▸ Data for this exercise:
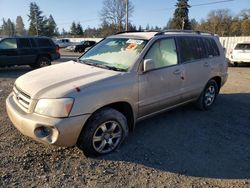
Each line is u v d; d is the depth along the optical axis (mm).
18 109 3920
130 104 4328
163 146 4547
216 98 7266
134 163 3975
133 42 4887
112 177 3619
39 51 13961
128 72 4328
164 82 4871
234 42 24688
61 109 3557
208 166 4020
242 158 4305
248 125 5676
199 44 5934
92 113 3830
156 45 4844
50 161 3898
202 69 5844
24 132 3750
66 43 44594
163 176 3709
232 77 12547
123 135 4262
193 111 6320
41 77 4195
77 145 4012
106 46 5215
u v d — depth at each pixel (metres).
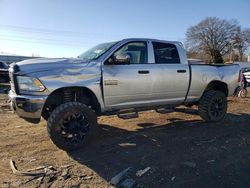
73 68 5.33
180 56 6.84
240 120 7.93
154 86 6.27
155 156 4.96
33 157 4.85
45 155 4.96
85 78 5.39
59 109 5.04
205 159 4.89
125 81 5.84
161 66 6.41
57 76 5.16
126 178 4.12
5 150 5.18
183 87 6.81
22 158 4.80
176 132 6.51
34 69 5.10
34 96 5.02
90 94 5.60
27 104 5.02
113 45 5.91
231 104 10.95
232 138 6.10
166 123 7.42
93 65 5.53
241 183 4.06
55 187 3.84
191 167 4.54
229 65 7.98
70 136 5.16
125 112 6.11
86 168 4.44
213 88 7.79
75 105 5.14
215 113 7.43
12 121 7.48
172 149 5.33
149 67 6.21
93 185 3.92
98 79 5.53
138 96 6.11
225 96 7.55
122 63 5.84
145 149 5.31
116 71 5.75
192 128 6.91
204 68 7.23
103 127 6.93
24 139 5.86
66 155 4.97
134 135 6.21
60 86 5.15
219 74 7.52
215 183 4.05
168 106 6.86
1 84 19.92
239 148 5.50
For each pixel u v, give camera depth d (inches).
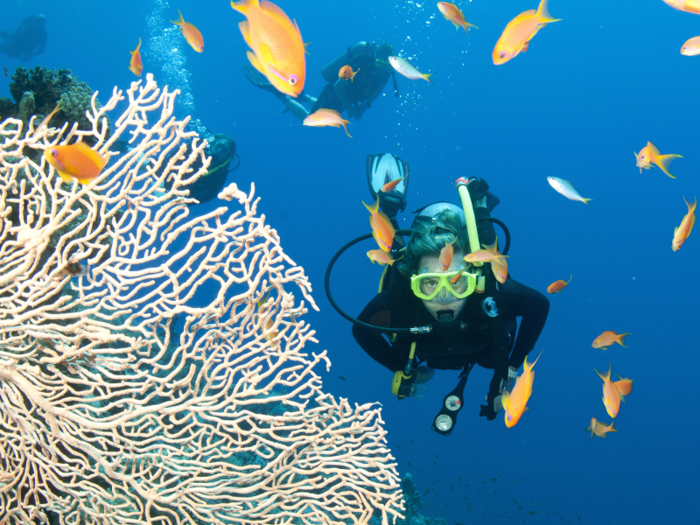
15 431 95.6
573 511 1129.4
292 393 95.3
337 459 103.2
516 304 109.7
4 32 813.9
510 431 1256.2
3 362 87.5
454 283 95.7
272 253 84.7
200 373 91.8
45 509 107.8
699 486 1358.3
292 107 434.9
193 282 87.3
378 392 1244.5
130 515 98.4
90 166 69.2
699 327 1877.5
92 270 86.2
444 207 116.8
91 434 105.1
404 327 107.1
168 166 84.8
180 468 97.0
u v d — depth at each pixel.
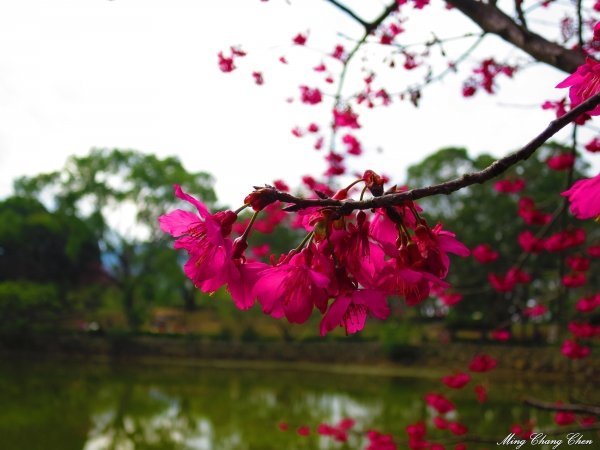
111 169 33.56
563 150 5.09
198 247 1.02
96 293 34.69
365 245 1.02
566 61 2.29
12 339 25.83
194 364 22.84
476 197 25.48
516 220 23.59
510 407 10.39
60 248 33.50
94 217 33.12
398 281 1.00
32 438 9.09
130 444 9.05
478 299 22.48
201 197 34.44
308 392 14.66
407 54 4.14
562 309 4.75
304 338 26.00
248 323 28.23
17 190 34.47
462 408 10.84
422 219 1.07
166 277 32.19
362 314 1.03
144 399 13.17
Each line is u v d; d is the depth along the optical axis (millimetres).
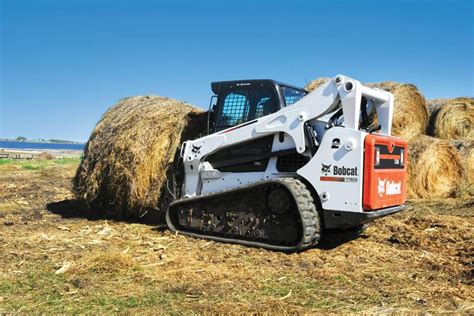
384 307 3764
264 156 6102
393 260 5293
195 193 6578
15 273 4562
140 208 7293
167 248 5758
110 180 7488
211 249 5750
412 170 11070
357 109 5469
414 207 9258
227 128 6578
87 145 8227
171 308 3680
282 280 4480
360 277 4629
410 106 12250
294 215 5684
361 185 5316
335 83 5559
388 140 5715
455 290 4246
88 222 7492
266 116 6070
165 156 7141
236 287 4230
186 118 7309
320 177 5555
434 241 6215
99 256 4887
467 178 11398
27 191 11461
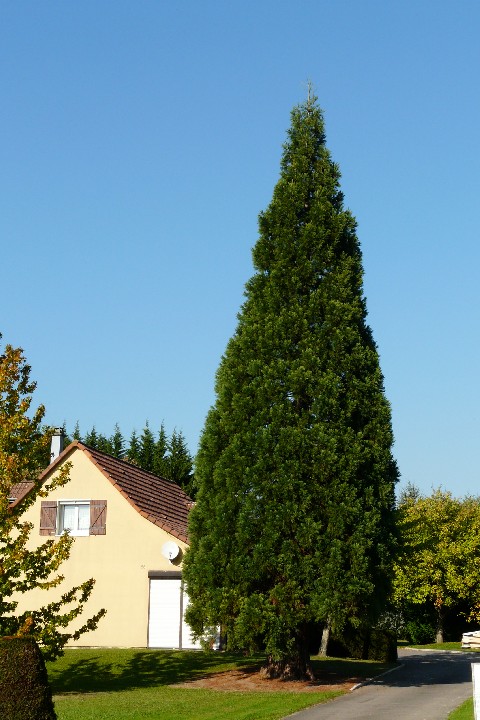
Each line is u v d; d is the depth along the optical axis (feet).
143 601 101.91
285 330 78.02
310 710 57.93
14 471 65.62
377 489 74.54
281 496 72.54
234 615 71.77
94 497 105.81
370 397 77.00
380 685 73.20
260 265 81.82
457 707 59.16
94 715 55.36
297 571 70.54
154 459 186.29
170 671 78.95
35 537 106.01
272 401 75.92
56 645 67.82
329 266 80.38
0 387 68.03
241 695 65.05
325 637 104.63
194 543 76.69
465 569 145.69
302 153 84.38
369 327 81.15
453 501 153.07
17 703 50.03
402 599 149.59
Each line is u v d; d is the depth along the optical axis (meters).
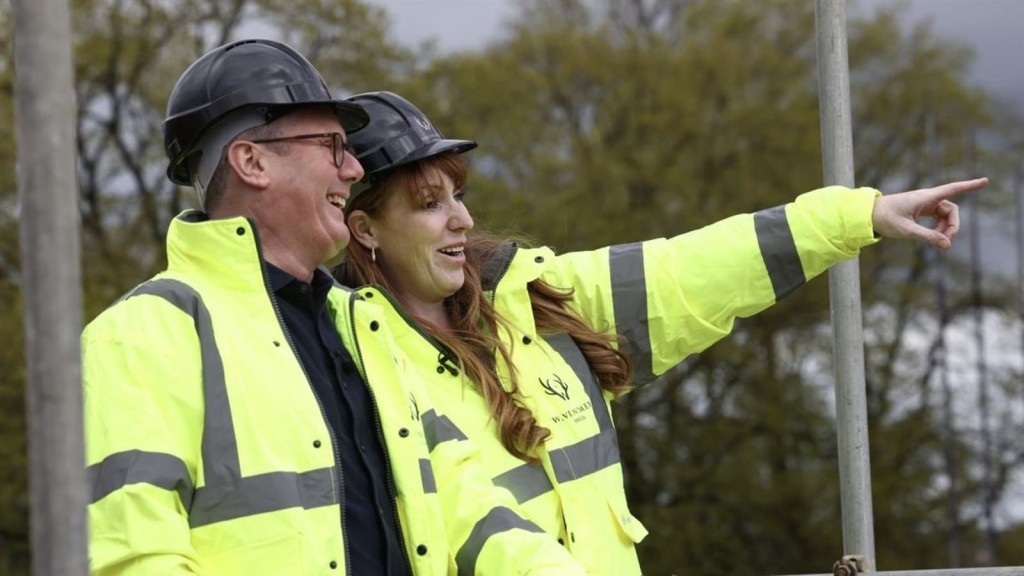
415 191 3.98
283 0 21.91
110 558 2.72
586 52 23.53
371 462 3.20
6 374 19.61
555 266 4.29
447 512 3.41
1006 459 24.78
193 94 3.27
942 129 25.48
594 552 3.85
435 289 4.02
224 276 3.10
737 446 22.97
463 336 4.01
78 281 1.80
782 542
...
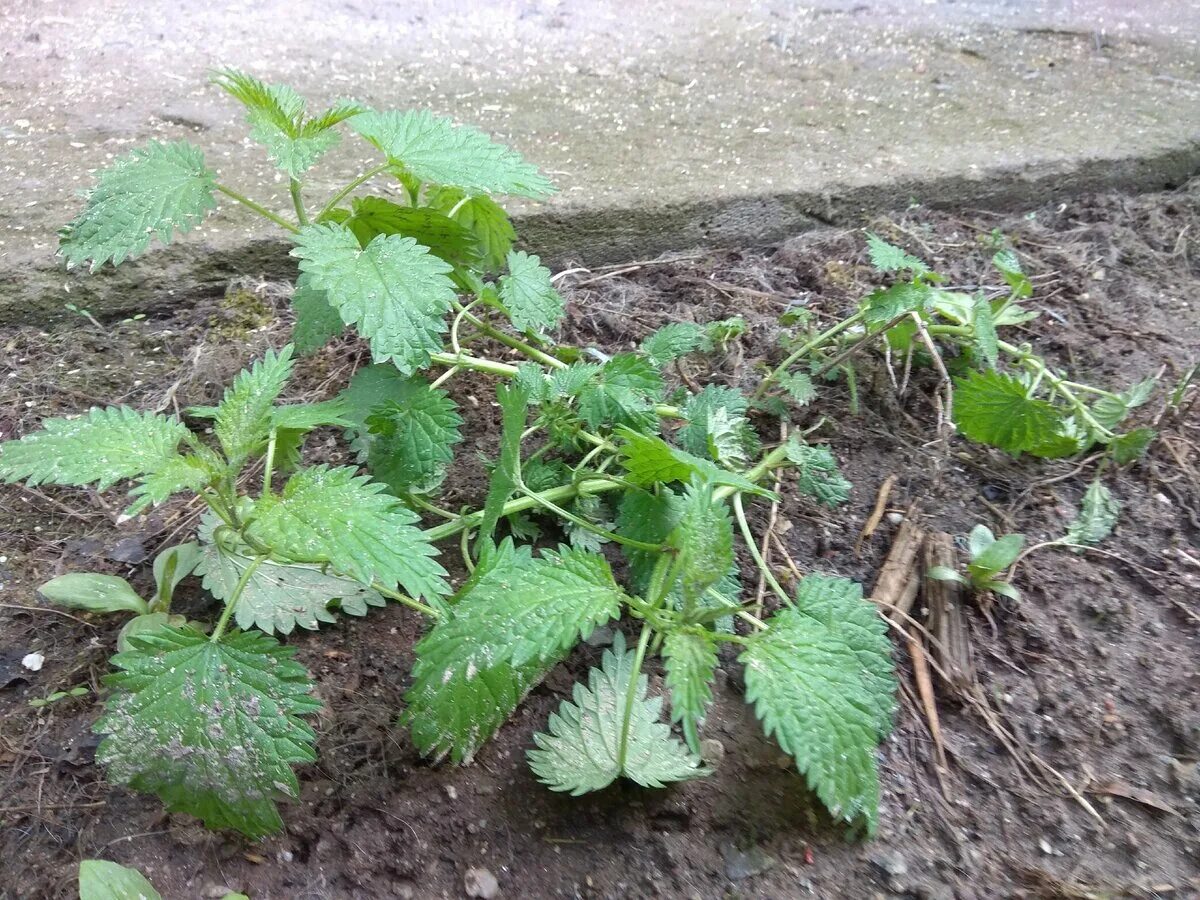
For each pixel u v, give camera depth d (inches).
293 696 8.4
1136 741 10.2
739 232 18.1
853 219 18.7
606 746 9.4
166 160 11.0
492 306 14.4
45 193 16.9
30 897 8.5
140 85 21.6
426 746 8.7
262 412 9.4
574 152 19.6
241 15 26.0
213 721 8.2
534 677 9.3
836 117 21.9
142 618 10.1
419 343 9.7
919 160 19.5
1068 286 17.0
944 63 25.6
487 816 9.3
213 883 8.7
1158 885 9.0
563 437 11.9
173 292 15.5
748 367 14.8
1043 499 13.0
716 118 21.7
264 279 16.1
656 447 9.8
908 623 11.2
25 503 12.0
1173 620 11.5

▸ Task objective: Everything above from the line that has "17 190 34.47" down to the line that has "329 266 80.38" should be output exactly, with both of those lines included. Leave the pictures behind.

▸ Expected answer:
17 190 34.47
462 408 10.84
422 219 1.07
166 277 32.19
362 314 1.03
144 399 13.17
Each line is u v d; d is the depth along the optical axis (millimetres).
384 307 3764
264 156 6102
393 260 5293
195 193 6578
15 273 4562
140 208 7293
167 248 5758
110 180 7488
211 249 5750
412 170 11070
357 109 5469
414 207 9258
227 128 6578
87 145 8227
171 308 3680
282 280 4480
360 277 4629
410 106 12250
294 215 5684
361 185 5316
335 83 5559
388 140 5715
455 290 4246
88 222 7492
266 116 6070
165 156 7141
236 287 4230
186 118 7309
320 177 5555
434 241 6215
99 256 4887
467 178 11398
27 191 11461
Each line is u v d; d is the depth along the optical axis (feet).
143 601 101.91
285 330 78.02
310 710 57.93
14 471 65.62
377 489 74.54
281 496 72.54
234 615 71.77
94 497 105.81
370 397 77.00
380 685 73.20
260 265 81.82
457 707 59.16
94 715 55.36
297 571 70.54
154 459 186.29
170 671 78.95
35 537 106.01
272 401 75.92
56 645 67.82
329 266 80.38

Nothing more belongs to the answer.